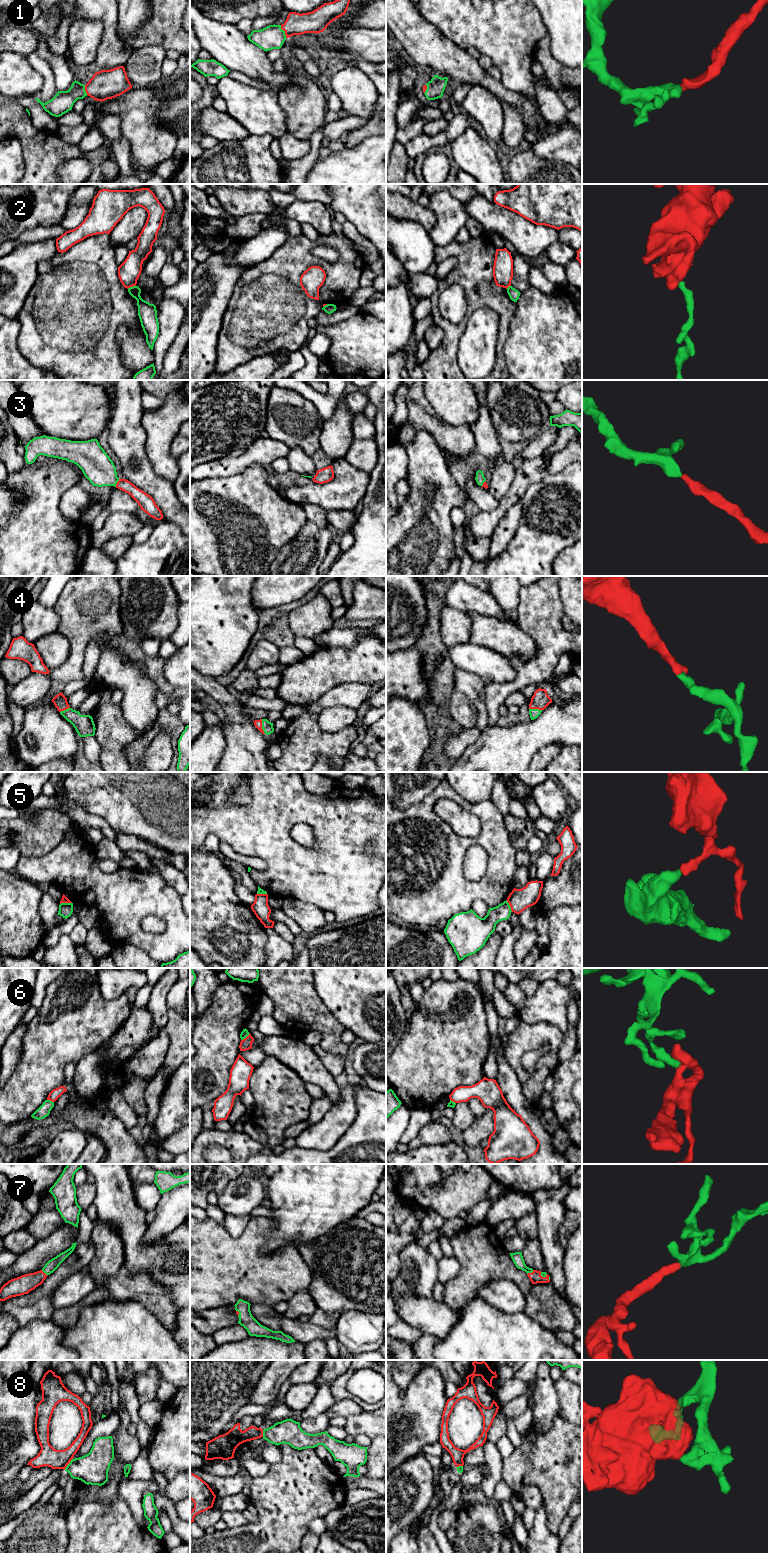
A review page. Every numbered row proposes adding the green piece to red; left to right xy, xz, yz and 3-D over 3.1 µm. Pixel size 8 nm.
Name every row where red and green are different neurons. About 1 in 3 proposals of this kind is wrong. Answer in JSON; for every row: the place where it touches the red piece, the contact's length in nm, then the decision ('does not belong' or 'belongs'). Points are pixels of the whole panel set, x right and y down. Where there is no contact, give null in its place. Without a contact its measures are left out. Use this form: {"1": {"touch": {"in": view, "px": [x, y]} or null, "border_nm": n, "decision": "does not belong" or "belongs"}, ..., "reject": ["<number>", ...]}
{"1": {"touch": {"in": "xz", "px": [285, 32]}, "border_nm": 120, "decision": "belongs"}, "2": {"touch": {"in": "xy", "px": [131, 286]}, "border_nm": 80, "decision": "does not belong"}, "3": {"touch": {"in": "xy", "px": [117, 483]}, "border_nm": 70, "decision": "belongs"}, "4": {"touch": {"in": "xz", "px": [261, 726]}, "border_nm": 120, "decision": "belongs"}, "5": {"touch": {"in": "yz", "px": [510, 906]}, "border_nm": 110, "decision": "does not belong"}, "6": {"touch": {"in": "xz", "px": [246, 1037]}, "border_nm": 90, "decision": "does not belong"}, "7": {"touch": {"in": "yz", "px": [530, 1273]}, "border_nm": 70, "decision": "belongs"}, "8": {"touch": {"in": "xy", "px": [68, 1463]}, "border_nm": 120, "decision": "does not belong"}, "reject": ["2", "5", "6", "8"]}

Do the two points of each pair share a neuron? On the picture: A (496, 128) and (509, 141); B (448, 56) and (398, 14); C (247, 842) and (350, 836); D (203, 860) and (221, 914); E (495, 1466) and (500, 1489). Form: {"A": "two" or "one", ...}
{"A": "two", "B": "one", "C": "one", "D": "one", "E": "two"}

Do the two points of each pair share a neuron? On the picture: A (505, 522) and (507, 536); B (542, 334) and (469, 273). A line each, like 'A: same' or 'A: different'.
A: same
B: different

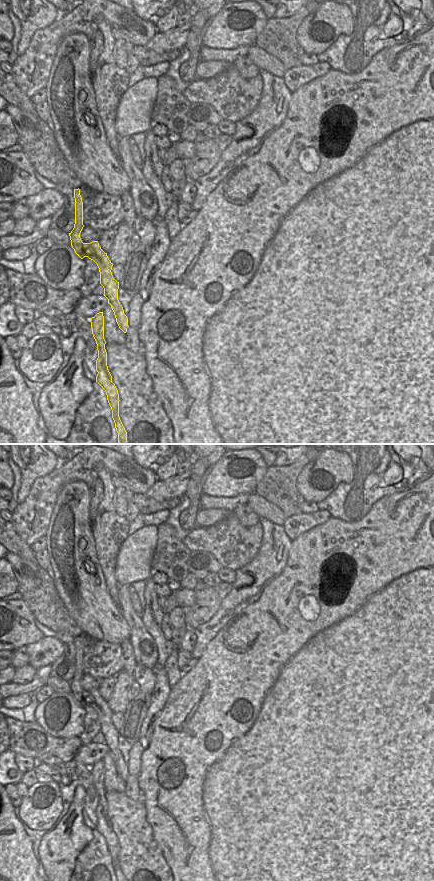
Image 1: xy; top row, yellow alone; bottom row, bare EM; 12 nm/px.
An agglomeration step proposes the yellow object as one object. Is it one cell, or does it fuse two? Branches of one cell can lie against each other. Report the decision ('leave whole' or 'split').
split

---------------

(About this task): The data above are to be repeated word for word, with any pictures left out.

(Response below):
A review page. Every numbered row proposes adding the green piece to red; left to right xy, xz, yz and 3-D over 3.1 µm. Pixel size 8 nm.
Name every row where red and green are different neurons. About 1 in 3 proposals of this kind is wrong. Answer in JSON; for every row: the place where it touches the red piece, the contact's length in nm, then the decision ('does not belong' or 'belongs'). Points are pixels of the whole panel set, x right and y down. Where there is no contact, give null in its place. Without a contact its measures are left out. Use this form: {"1": {"touch": {"in": view, "px": [x, y]} or null, "border_nm": n, "decision": "does not belong" or "belongs"}, ..., "reject": ["<number>", ...]}
{"1": {"touch": {"in": "xz", "px": [285, 32]}, "border_nm": 120, "decision": "belongs"}, "2": {"touch": {"in": "xy", "px": [131, 286]}, "border_nm": 80, "decision": "does not belong"}, "3": {"touch": {"in": "xy", "px": [117, 483]}, "border_nm": 70, "decision": "belongs"}, "4": {"touch": {"in": "xz", "px": [261, 726]}, "border_nm": 120, "decision": "belongs"}, "5": {"touch": {"in": "yz", "px": [510, 906]}, "border_nm": 110, "decision": "does not belong"}, "6": {"touch": {"in": "xz", "px": [246, 1037]}, "border_nm": 90, "decision": "does not belong"}, "7": {"touch": {"in": "yz", "px": [530, 1273]}, "border_nm": 70, "decision": "belongs"}, "8": {"touch": {"in": "xy", "px": [68, 1463]}, "border_nm": 120, "decision": "does not belong"}, "reject": ["2", "5", "6", "8"]}

Do the two points of each pair share a neuron? On the picture: A (496, 128) and (509, 141); B (448, 56) and (398, 14); C (247, 842) and (350, 836); D (203, 860) and (221, 914); E (495, 1466) and (500, 1489). Form: {"A": "two" or "one", ...}
{"A": "two", "B": "one", "C": "one", "D": "one", "E": "two"}

Do the two points of each pair share a neuron? On the picture: A (505, 522) and (507, 536); B (542, 334) and (469, 273). A line each, like 'A: same' or 'A: different'.
A: same
B: different

Image 1: xy; top row, yellow alone; bottom row, bare EM; 12 nm/px.
An agglomeration step proposes the yellow object as one object. Is it one cell, or does it fuse two? Branches of one cell can lie against each other. Report the decision ('leave whole' or 'split').
split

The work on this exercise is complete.